Rising above the city skyline in southwest Barcelona is Montjuïc, a wooded hill that once served as the home of Barcelona’s Jewish community. Over the centuries, fortifications have been added, as have gardens, palaces, museums, an Olympic stadium, and leftover installations from the 1929 International Fair. The best way to reach all of it is by the Telefèric de Montjuïc, as much for the aerial views of the city as for the air drop arrival to sites like the Castell de MontjuïcJoan Miró FoundationPoble EspanyolJoan Brossa Gardens, the Mirador de l’Alcalde, and the Olympic Ring. Roundtrip tickets cost €16 ($17) and depart from the Parc de Montjuïc.
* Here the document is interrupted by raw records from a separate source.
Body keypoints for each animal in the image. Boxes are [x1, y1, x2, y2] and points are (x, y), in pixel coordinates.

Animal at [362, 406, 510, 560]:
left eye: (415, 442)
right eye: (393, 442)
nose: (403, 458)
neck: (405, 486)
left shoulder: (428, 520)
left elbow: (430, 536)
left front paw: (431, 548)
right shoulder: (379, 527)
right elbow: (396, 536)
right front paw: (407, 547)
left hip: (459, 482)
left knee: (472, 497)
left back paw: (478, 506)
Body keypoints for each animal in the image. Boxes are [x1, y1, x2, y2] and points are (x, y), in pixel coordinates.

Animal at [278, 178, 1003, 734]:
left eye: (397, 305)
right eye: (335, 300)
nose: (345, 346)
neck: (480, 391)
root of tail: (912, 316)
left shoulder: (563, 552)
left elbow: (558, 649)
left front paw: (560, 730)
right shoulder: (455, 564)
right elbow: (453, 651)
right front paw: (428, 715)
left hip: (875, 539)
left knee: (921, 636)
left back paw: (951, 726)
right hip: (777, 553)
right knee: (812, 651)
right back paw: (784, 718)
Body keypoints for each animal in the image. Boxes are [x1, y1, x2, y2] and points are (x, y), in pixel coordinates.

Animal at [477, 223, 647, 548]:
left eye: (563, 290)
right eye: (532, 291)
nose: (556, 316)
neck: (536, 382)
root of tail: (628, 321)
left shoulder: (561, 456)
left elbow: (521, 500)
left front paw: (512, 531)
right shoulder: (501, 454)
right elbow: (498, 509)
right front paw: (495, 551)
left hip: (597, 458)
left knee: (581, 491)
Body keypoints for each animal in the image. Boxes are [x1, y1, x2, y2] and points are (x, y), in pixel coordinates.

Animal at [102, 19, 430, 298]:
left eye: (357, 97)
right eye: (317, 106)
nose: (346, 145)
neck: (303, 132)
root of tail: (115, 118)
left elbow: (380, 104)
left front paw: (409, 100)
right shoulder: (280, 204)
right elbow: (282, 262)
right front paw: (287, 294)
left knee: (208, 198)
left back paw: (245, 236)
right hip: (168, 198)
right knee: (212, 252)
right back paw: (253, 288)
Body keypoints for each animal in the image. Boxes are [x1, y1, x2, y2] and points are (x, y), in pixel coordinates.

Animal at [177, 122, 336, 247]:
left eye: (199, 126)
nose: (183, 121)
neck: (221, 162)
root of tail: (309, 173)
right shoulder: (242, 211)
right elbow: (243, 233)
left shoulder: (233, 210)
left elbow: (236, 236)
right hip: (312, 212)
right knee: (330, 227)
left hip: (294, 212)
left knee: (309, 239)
Spend Time on the Sands and Streets of Barceloneta

Every trip to Barcelona should include a visit to Barceloneta, the beachfront district hugging the Mediterranean and still supplying the city’s fresh catch as it has for centuries. Its grid of narrow lanes and a palpable cultural identity, with blue-and-yellow Barceloneta flags waving from the balconies above, is full of charisma and character. Its sand, sea, and promenade are always abuzz with sunbathers, seafood stalls, cyclists, heated games of volleyball, and sometimes sailboats, surfers, and bodyboarders playing with the wind and waves offshore. Spend a morning, an afternoon, an evening, or an entire day immersing yourself in everything “little Barcelona” has to offer. 

Casa Batlló

Go on a Gaudí-themed Pilgrimage Through Town

Plot a path through the city that weaves together Catalan architect and designer Antoní Gaudí’s best contributions to Modernisme art and architecture, a style fathered by Gaudí himself and composed of curved lines and organic forms reminiscent of what’s found in nature. There are at least 12 different Gaudi-designed buildings and structures in Barcelona, starting with the better-known spots like the Sagrada FamiliaPark Güell, and Casa Battló and some lesser-known and less crowded gems like Colonia Güell, the Gaudi-designed mosaic tile floors inside the Church of Sant Pacià, and the pair of six-arm lampposts anchoring the center of Plaça Reial in the Gothic Quarter. The best way to step inside Gaudí’s best work is to purchase the Go Barcelona Pass, a sightseeing ticket that includes guided tours and free entry to seven Gaudí attractions: Sagrada Familia, Park Güell, Casa Milà (La Pedrera), Casa Battló, Casa Vicens, Colonia Güell, Gaudí Experience 4D.

Skating at MACBA

Sample the City’s World-Renowned Skateboarding Culture

Barcelona is known for being one of the world’s skateboarding meccas, a phenomenon that blossomed in the wake of the 1992 Summer Olympics when the city adjusted its infrastructure to play host, installing wheelchair accessible ramps, more parks, and a suite of new plazas. The plaza in front of MACBA, Barcelona’s contemporary art museum, is the city’s most iconic place to skateboard, as are the ramps and granite benches outside Sants Station. There are skate bars with skateboard bowls inside, like Nevermind Bar in El Raval, and annual skateboard events, like Skate Love Barcelona, that combine music and skating.